(LISTED ENTRIES Opens)

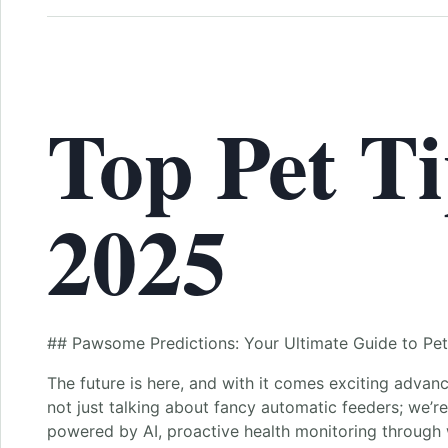
Top Pet Ti
2025
## Pawsome Predictions: Your Ultimate Guide to Pet
The future is here, and with it comes exciting advan
not just talking about fancy automatic feeders; we’re
powered by AI, proactive health monitoring through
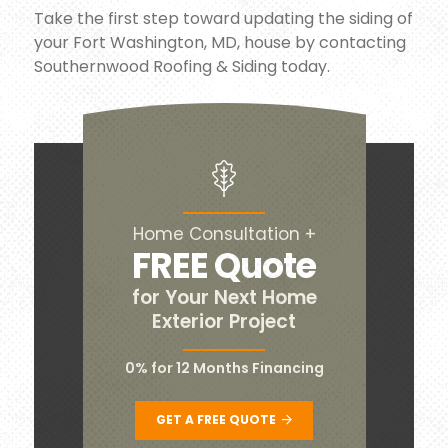
Take the first step toward updating the siding of
your Fort Washington, MD, house by contacting
Southernwood Roofing & Siding today.
Home Consultation +
FREE Quote
for Your Next Home
Exterior Project
0% for 12 Months Financing
GET A FREE QUOTE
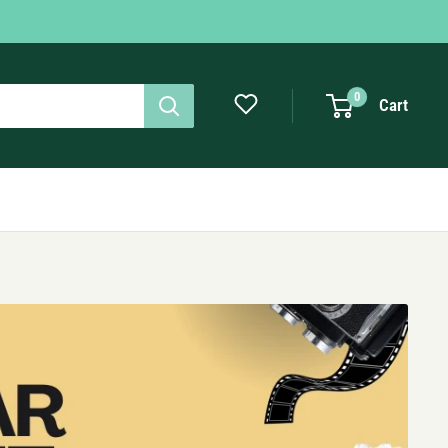
0
Cart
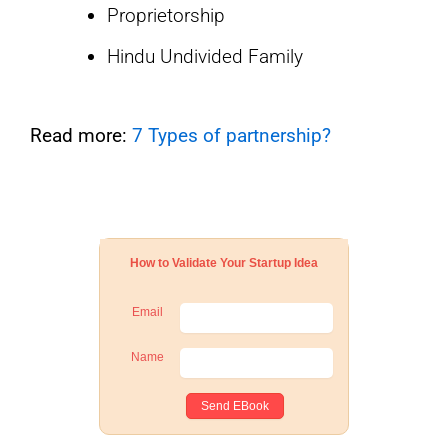
Proprietorship
Hindu Undivided Family
Read more:
7 Types of partnership?
How to Validate Your Startup Idea
Email
Name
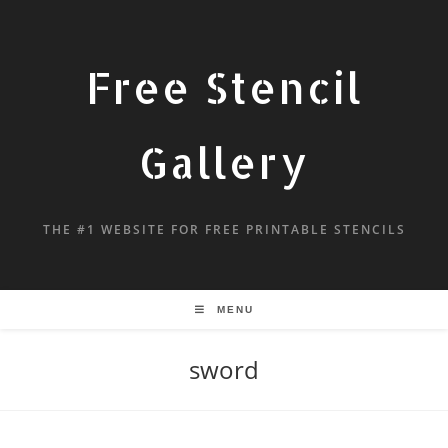
Free Stencil
Gallery
THE #1 WEBSITE FOR FREE PRINTABLE STENCILS
MENU
sword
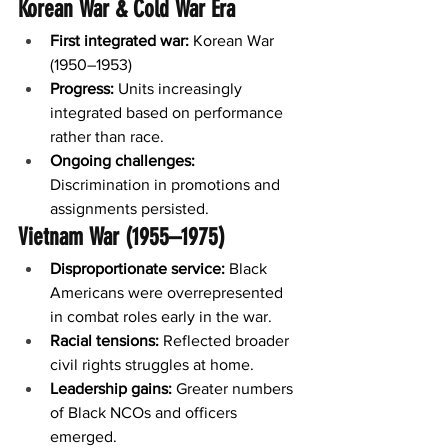
Korean War & Cold War Era
First integrated war:
 Korean War 
(1950–1953)
Progress:
 Units increasingly 
integrated based on performance 
rather than race.
Ongoing challenges:
Discrimination in promotions and 
assignments persisted.
Vietnam War (1955–1975)
Disproportionate service:
 Black 
Americans were overrepresented 
in combat roles early in the war.
Racial tensions:
 Reflected broader 
civil rights struggles at home.
Leadership gains:
 Greater numbers 
of Black NCOs and officers 
emerged.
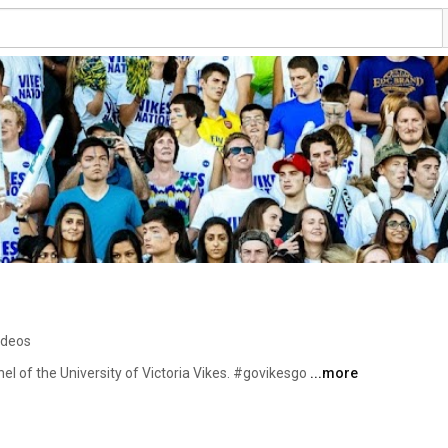
ideos
l of the University of Victoria Vikes. #govikesgo 
...more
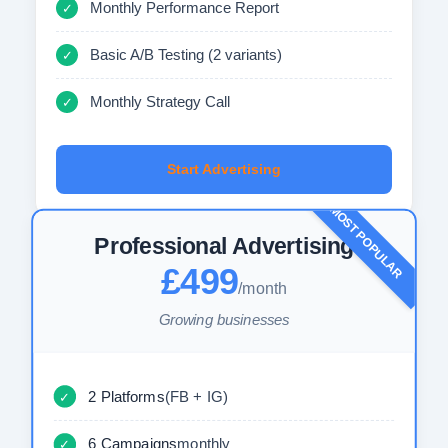
Monthly Performance Report
✓
Basic A/B Testing (2 variants)
✓
Monthly Strategy Call
✓
Start Advertising
MOST POPULAR
Professional Advertising
£499
/month
Growing businesses
2 Platforms
(FB + IG)
✓
6 Campaigns
monthly
✓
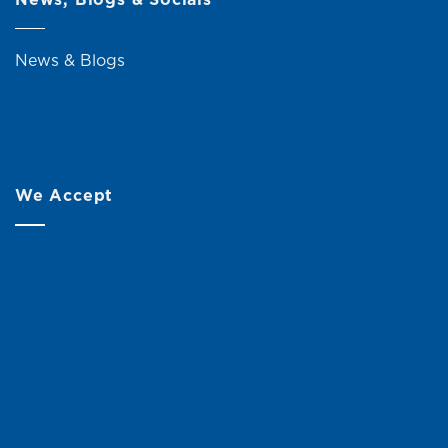
News & Blogs
We Accept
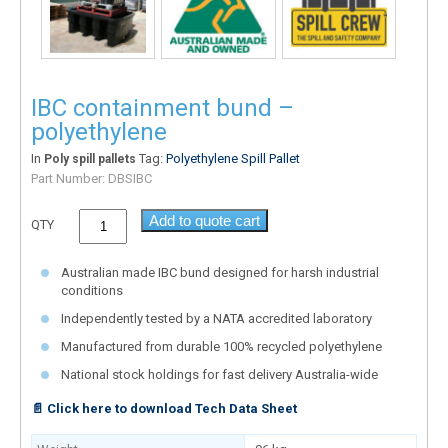
IBC containment bund –
polyethylene
In
Tag:
Polyethylene Spill Pallet
Poly spill pallets
Part Number:
DBSIBC
Add to quote cart
QTY
Australian made IBC bund designed for harsh industrial
conditions
Independently tested by a NATA accredited laboratory
Manufactured from durable 100% recycled polyethylene
National stock holdings for fast delivery Australia-wide
📄 Click here to download Tech Data Sheet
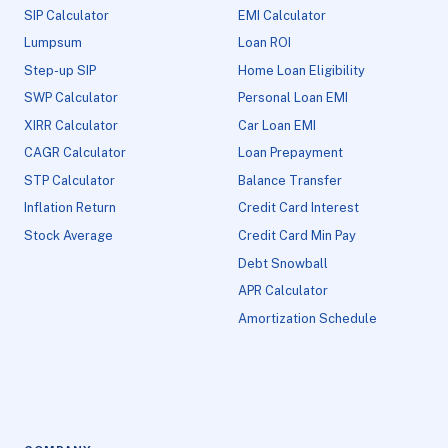
SIP Calculator
EMI Calculator
Lumpsum
Loan ROI
Step-up SIP
Home Loan Eligibility
SWP Calculator
Personal Loan EMI
XIRR Calculator
Car Loan EMI
CAGR Calculator
Loan Prepayment
STP Calculator
Balance Transfer
Inflation Return
Credit Card Interest
Stock Average
Credit Card Min Pay
Debt Snowball
APR Calculator
Amortization Schedule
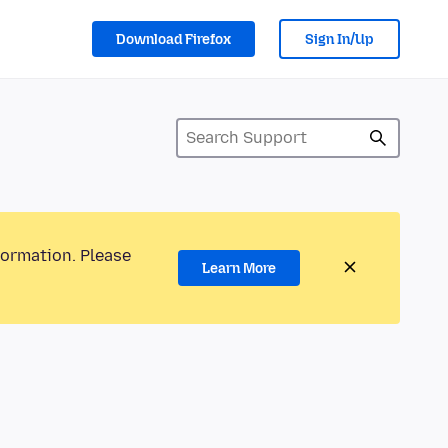
Download Firefox
Sign In/Up
formation. Please
Learn More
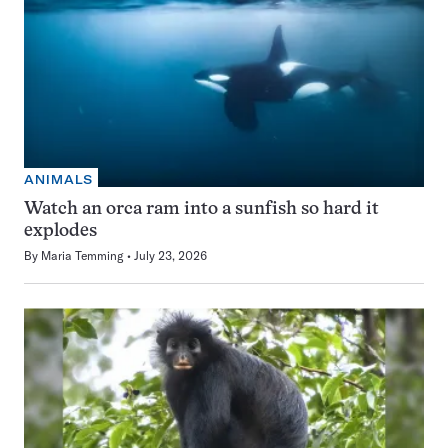
ANIMALS
Watch an orca ram into a sunfish so hard it
explodes
By
Maria Temming
July 23, 2026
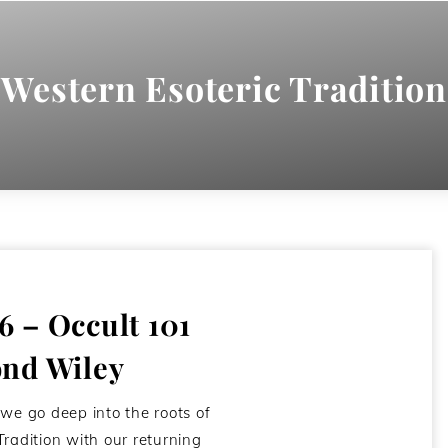
Western Esoteric Tradition
 – Occult 101
nd Wiley
 we go deep into the roots of
Tradition with our returning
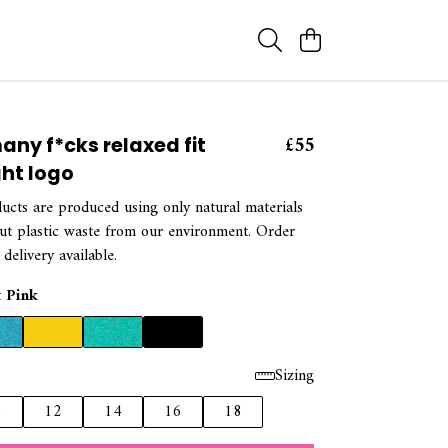
£55
any f*cks relaxed fit
ght logo
ducts are produced using only natural materials
out plastic waste from our environment. Order
 delivery available.
t Pink
Sizing
0
12
14
16
18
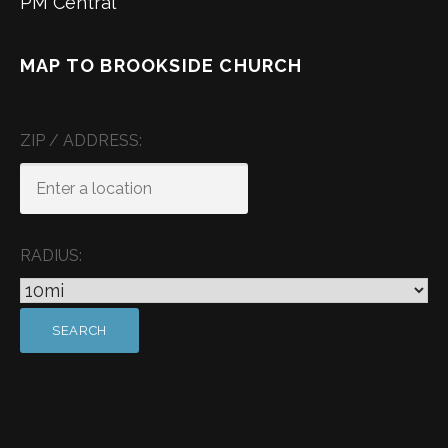
PM Central
MAP TO BROOKSIDE CHURCH
ZIP / ADDRESS:
RADIUS:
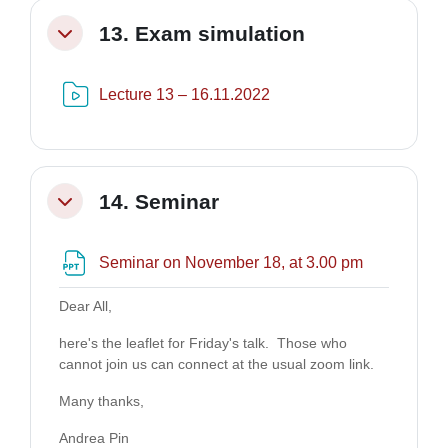
13. Exam simulation
Minimizza
Risorsa video Kaltura
Lecture 13 – 16.11.2022
14. Seminar
Minimizza
File
Seminar on November 18, at 3.00 pm
Dear All,
here's the leaflet for Friday's talk. Those who
cannot join us can connect at the usual zoom link.
Many thanks,
Andrea Pin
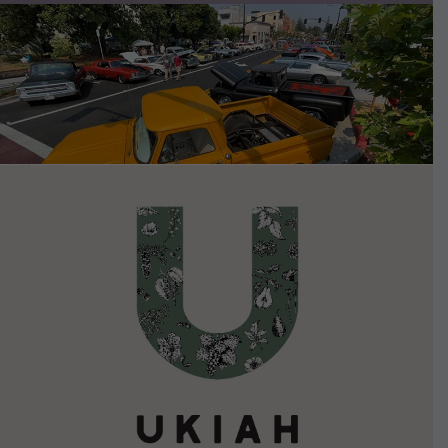
VIEW DETAILS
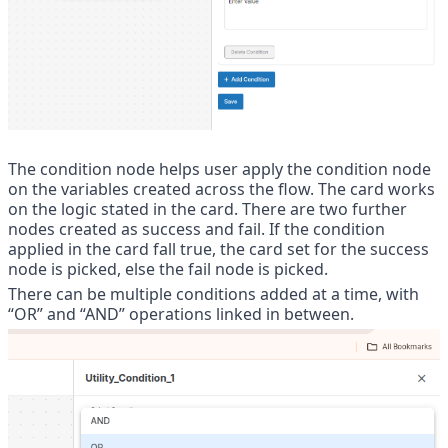
The condition node helps user apply the condition node 
on the variables created across the flow. The card works 
on the logic stated in the card. There are two further 
nodes created as success and fail. If the condition 
applied in the card fall true, the card set for the success 
node is picked, else the fail node is picked. 
There can be multiple conditions added at a time, with 
“OR” and “AND” operations linked in between.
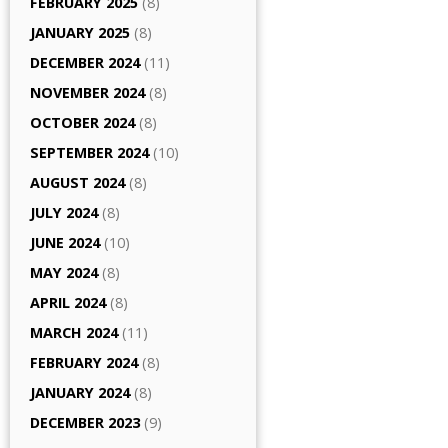
FEBRUARY 2025
(8)
JANUARY 2025
(8)
DECEMBER 2024
(11)
NOVEMBER 2024
(8)
OCTOBER 2024
(8)
SEPTEMBER 2024
(10)
AUGUST 2024
(8)
JULY 2024
(8)
JUNE 2024
(10)
MAY 2024
(8)
APRIL 2024
(8)
MARCH 2024
(11)
FEBRUARY 2024
(8)
JANUARY 2024
(8)
DECEMBER 2023
(9)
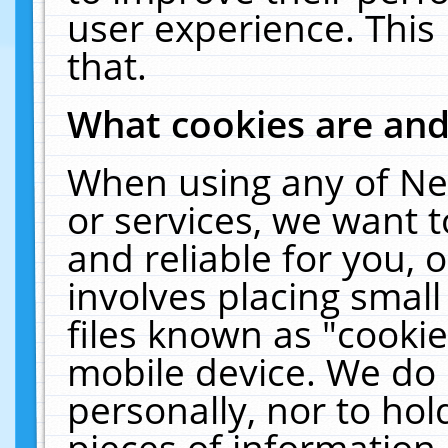
user experience. This
that.
What cookies are an
When using any of Ne
or services, we want 
and reliable for you,
involves placing smal
files known as "cooki
mobile device. We do 
personally, nor to ho
pieces of information 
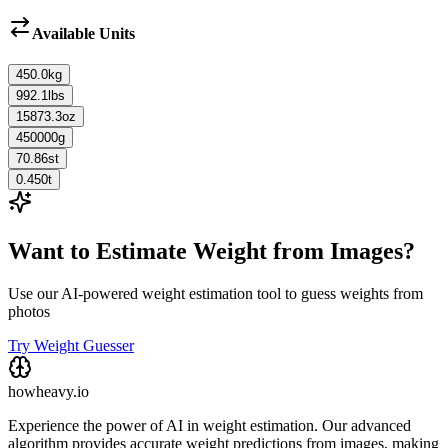
Available Units
450.0
kg
992.1
lbs
15873.3
oz
450000
g
70.86
st
0.450
t
Want to Estimate Weight from Images?
Use our AI-powered weight estimation tool to guess weights from
photos
Try Weight Guesser
howheavy.io
Experience the power of AI in weight estimation. Our advanced
algorithm provides accurate weight predictions from images, making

(LISTED ENTRIES Closes)

• [PROBLEM STATEMENT]:
Can you give back the part of the records that opens with the line containing "Download Firefox" and closes with the line containing "Tradition with our returning", with "sunfish" swapped for "seal" and everything else unchanged? Leave the pictures out.

• [REPLY TO THE EXERCISE]:
Download Firefox
Sign In/Up
formation. Please
Learn More
ANIMALS
Watch an orca ram into a seal so hard it
explodes
By
Maria Temming
July 23, 2026
Western Esoteric Tradition
 – Occult 101
nd Wiley
 we go deep into the roots of
Tradition with our returning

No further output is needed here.